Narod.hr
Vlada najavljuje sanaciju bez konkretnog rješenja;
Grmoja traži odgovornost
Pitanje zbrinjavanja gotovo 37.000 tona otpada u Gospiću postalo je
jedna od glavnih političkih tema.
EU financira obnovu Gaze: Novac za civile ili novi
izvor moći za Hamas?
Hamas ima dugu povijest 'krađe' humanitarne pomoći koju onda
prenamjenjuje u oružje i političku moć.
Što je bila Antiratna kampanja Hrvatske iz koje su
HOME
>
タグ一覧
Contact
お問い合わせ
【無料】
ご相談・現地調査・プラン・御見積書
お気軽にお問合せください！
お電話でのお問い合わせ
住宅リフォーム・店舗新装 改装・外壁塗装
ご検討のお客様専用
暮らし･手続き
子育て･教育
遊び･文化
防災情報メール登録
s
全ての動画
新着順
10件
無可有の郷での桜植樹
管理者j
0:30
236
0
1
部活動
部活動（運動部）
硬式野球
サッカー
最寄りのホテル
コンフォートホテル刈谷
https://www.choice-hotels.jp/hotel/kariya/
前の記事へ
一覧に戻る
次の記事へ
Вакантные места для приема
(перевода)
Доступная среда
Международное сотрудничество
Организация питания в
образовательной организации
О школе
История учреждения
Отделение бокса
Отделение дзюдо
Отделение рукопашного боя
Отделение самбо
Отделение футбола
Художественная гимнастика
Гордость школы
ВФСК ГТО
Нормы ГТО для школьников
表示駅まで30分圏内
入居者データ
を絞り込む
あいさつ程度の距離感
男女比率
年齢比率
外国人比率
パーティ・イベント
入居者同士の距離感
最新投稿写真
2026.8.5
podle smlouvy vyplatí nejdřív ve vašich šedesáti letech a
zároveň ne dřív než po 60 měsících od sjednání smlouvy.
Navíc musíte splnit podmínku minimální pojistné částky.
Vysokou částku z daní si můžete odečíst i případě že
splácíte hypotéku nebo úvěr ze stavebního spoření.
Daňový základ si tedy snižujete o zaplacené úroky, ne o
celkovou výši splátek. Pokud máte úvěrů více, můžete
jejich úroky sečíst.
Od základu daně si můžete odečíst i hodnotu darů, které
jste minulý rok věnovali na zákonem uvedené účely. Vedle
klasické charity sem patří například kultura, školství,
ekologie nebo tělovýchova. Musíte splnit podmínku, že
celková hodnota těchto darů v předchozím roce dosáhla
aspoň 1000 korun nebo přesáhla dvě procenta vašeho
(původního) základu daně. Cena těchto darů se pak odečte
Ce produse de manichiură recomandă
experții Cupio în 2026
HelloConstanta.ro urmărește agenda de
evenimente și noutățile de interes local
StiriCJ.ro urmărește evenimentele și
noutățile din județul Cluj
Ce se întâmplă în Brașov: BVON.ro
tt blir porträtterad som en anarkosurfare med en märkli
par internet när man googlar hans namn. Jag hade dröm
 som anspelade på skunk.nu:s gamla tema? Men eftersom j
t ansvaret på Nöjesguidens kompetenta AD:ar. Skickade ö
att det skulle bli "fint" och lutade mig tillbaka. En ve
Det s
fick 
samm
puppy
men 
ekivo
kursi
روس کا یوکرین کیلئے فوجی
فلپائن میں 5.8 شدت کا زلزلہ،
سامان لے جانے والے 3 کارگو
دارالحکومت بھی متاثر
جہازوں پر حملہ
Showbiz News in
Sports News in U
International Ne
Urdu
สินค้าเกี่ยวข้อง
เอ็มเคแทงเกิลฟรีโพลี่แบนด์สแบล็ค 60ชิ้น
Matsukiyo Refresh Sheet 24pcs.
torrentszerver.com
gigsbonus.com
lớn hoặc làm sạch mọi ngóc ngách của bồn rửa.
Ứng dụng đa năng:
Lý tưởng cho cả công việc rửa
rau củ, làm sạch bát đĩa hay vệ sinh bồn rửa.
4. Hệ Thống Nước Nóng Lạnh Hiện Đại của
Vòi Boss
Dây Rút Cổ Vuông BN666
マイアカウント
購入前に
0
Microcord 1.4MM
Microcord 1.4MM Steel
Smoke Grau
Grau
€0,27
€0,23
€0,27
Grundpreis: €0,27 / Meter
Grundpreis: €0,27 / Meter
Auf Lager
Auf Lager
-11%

........

EXERCISE AIM ->
Give nothing except how many lines of the records include "daně".

TASK RESPONSE ->
2